Looks like I’ll have to declare the amount written off as income and the banks/creditors can declare the amount written off as a bad debt expense. I love our congressman when they pass laws that put us (the consumer) at a disadvantage. I don’t see the point of trying to straighten out my credit. It’s double dipping. The company gets to write off the loss and someone, the IRS and the company now both still collect on the debt. Until consumers get some kind of relief, I’m taking care of myself.

I believe the correct answer is, you need to be prepared to pay the taxes.  You are not required to declare it unless the financial institution submits a 1099.  I would not suggest asking them if they are submitting one, but wait and see.

If you file bankruptcy and you are married

Does any one know if you file bankruptcy and you are married do you both have to file?

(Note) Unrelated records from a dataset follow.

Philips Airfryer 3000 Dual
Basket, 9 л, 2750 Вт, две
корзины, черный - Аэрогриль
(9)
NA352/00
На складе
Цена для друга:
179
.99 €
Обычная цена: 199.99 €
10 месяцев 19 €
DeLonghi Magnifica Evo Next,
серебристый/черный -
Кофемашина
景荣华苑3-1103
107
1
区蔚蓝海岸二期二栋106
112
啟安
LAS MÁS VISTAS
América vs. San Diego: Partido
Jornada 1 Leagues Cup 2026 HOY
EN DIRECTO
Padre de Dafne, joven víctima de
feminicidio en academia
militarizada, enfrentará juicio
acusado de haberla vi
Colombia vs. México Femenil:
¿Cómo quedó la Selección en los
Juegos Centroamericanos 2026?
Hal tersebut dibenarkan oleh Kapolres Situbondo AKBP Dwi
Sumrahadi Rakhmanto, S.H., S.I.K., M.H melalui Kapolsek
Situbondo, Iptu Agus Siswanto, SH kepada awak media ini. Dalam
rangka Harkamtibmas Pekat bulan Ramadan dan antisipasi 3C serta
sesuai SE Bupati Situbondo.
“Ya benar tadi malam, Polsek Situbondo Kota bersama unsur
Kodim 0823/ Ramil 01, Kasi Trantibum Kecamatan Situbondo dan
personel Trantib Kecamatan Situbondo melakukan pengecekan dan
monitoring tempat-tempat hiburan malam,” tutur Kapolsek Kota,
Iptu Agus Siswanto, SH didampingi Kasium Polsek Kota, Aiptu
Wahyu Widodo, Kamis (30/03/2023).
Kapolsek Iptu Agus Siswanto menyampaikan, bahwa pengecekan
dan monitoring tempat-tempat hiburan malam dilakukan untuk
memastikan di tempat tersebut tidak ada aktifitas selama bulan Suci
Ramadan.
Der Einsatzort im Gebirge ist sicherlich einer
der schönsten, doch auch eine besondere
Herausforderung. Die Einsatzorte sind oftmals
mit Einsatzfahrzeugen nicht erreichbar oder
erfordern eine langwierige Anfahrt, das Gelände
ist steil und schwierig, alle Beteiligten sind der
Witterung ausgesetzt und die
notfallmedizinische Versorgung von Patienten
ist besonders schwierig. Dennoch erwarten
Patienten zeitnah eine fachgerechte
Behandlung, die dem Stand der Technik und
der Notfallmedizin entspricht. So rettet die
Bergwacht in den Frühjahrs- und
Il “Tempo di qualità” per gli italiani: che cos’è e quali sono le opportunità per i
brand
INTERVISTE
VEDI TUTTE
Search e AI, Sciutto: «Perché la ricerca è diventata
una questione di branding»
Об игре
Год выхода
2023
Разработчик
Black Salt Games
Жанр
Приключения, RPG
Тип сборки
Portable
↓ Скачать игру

I am in forclosure right now and have a sale date the bank i have been trying to get the bank to modify my loan and have asked them to postpone the sale date. I was told they would not do it untill 10 days before the date. that does not give me much time to do anything.

You both do not have to file. However if one of you don’t file, the creditors of your joint debts will go after the one who didn’t file in order for them to get paid. It is usually cheaper to file a joint bankruptcy than to file 2 separate individual bankruptcies; so you should consider it. However, you should discuss this with an attorney as they may be able to offer advice to help your particular situation. But it would be best if you both file because if not they se going to your spouse pay your debt.

My co worker has two pay day loans she is struggling with. She has offered to pay them 100 dollars monthly and they are refusing to work with her. They told her she would have to do arbitration to request a different payment arrangment. I feel really awful for her, her husband abandoned her with 2 kids, no education and she’s living on just above minimum wage. I know the pay day loan was a bad choice, but I know she felt she had no where else to turn. She doesn’t want to default, but needs a workable payment arrangment. Does anyone know what this arbitration process is, and will it help her? What about consolidating the loands, they are with the same place?

I am new to this blog. Arbitration is a much more workable solution than going to court, however in this case, the Arbitration officials or organization is selected by the lending company. I would suggest that your friend pay $100.00 on her account until it is paid off. Send the payments by mail, certified, return receipt, along with a letter explaining her situation and proposing the new repayment plan. Hope this helps.

The deck is stacked against anyone who is foolish enough to pay off their debts. File bankruptcy and your credit score will return faster with less cost and hassle than if you negotiate a deal. Sad but true. I would never call say that paying off one’s debts is foolish, it is the right thing to do if one can.  There are occasions where a lender forces a person into bankruptcy court because the lender (or collection agency) won’t work with the individual.  I have settled several debts through negotiation and have paid off all my debts over the past 4 years and watched my credit score climb rather quickly.  HOWEVER, I do not intend to use the credit score to ever borrow money again except maybe on another house once I sell my current one.  But only when I know I have 6 months expenses in savings and have at least an additional 20% down. One would be very wise to read Dave Ramsey’s books about money and put them into practice.